## Exercise details
Duplicate word for word the stretch of the committee minutes below from "Declarations of interests" through "a food bank.".

## Text
========================================================================

Agenda and minutes

Resources and Public Realm Scrutiny Committee
Wednesday 21 February 2018 7.00 pm

Venue: Boardrooms 4-6 - Brent Civic Centre, Engineers Way, Wembley, HA9 0FJ. View directions

Contact: Bryony Gibbs, Governance Officer  020 8937 1355; Email: bryony.gibbs@brent.gov.uk

Items
No. Item

1.

Apologies for absence and clarification of alternate members

Minutes:

Apologies for absence were received from Councillor Stopp. Councillor Harrison was attending in place of Councillor Stopp.

2.

Declarations of interests

Members are invited to declare at this stage of the meeting, the nature and existence of any relevant disclosable pecuniary, personal or prejudicial interests in the items on this agenda and to specify the item(s) to which they relate.

Minutes:

For the purposes of transparency, with regard to agenda item 6, ‘Employment and employability in Brent, Department for Work and Pensions update’, Councillor Mashari advised that she volunteered at a food bank.

3.

Deputations (if any)

To hear any deputations received from members of the public in accordance with Standing Order 67.

Minutes:

There were no deputations.

4.

Minutes of the previous meeting pdf icon PDF 146 KB

To approve the minutes of the previous meeting as a correct record.

Minutes:

RESOLVED: that the minutes of the previous meeting held on 9 January 2018 be approved as an accurate record of the meeting.

5.

Matters arising (if any)

To consider any matters arising from the minutes of the previous meeting.

Minutes:

There were no matters arising.

6.

Order of business

Minutes:

RESOLVED: that the order of business be amended as set out below.

7.

Employment and employability in Brent - Department for Work and Pensions update pdf icon PDF 89 KB

Scrutiny has requested an update from the Department for Work and Pensions (DWP) in response to the confirmation of two of the four Jobcentres in Brent (Kilburn and Willesden) being closed.  The DWP report is attached as appendix 1, outlining the impact of the closures and mitigations in place for job seekers in Brent.  The covering report intends to explain the partnership working between the council and DWP.

Additional documents:

Minutes:

The Chair explained that the committee had requested the update from the Department for Work and Pensions (DWP) in order to explore the immediate and long term impact on Brent’s residents of the impending closures of two of the four Job Centres in Brent.

 

The committee welcomed Anu Bilon, (District Operations Manager, DWP) to the meeting. Anu Bilon advised that she held responsibility for Job Centres in Brent and Hounslow and drew members’ attention to the DWP update report. The report outlined the proposals to close the Willesden and Kilburn Job Centres and merge them with existing sites in Wembley and Harlesden. The committee heard that the closures would come into effect on 2 March 2018. 

 

In the subsequent discussion the committee questioned the purpose of the closures and sought to understand if cost or service redesign was the dominant factor. It was highlighted that of a total 110 closures across England, two closures in one borough appeared disproportionate, particularly given levels of deprivation in parts of Brent. Discussing the measures in place to mitigate transport costs, the committee noted the contradiction between the broadening of the Job Centre offer described, and the assertion that some users were not required to regularly attend the Job Centre. It was queried how accessible the online consultation process had been for vulnerable groups accessing services at the affected job centres.

========================================================================

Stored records
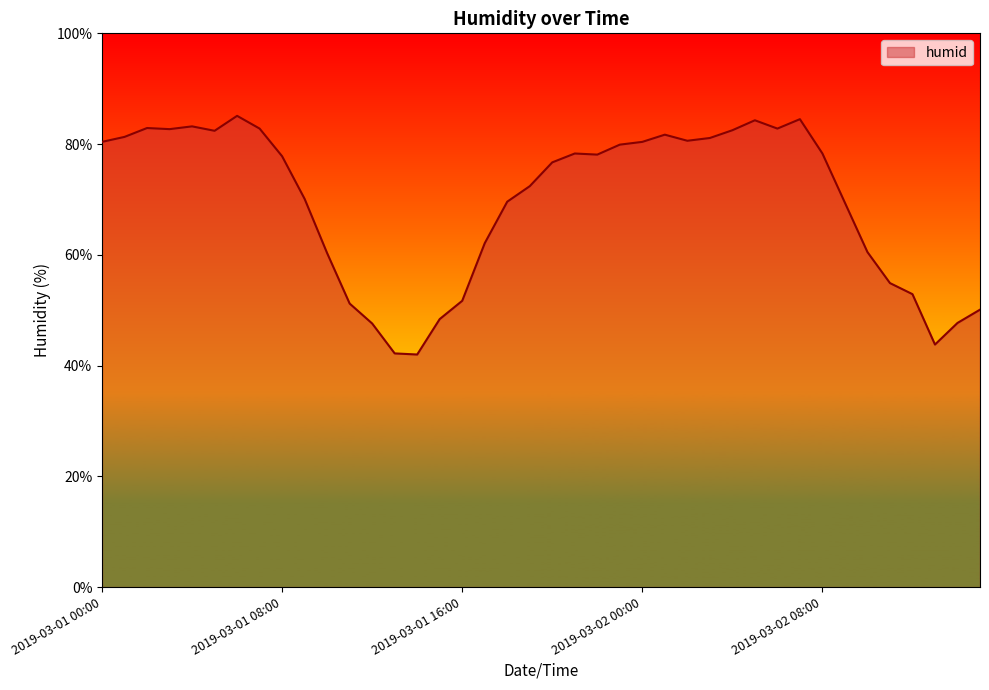

What is the maximum value shown in the chart?

85.1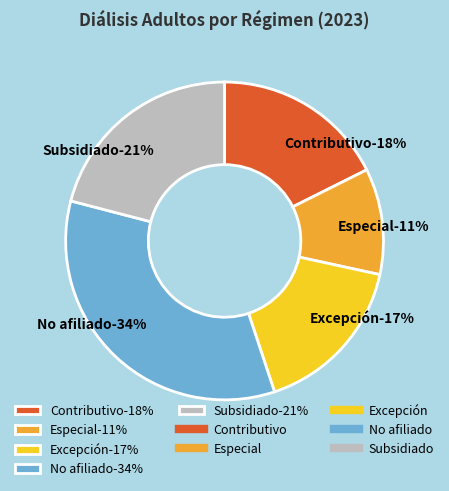

Between Excepción and No afiliado, which is larger?

No afiliado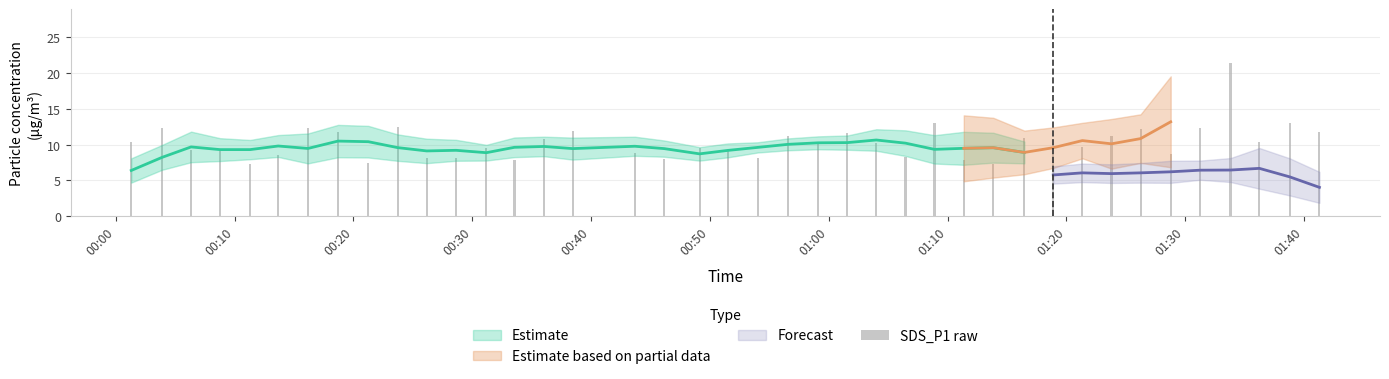

What is the greatest value displayed?

21.4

========================================================================

## Answer section
Declarations of interests

Members are invited to declare at this stage of the meeting, the nature and existence of any relevant disclosable pecuniary, personal or prejudicial interests in the items on this agenda and to specify the item(s) to which they relate.

Minutes:

For the purposes of transparency, with regard to agenda item 6, ‘Employment and employability in Brent, Department for Work and Pensions update’, Councillor Mashari advised that she volunteered at a food bank.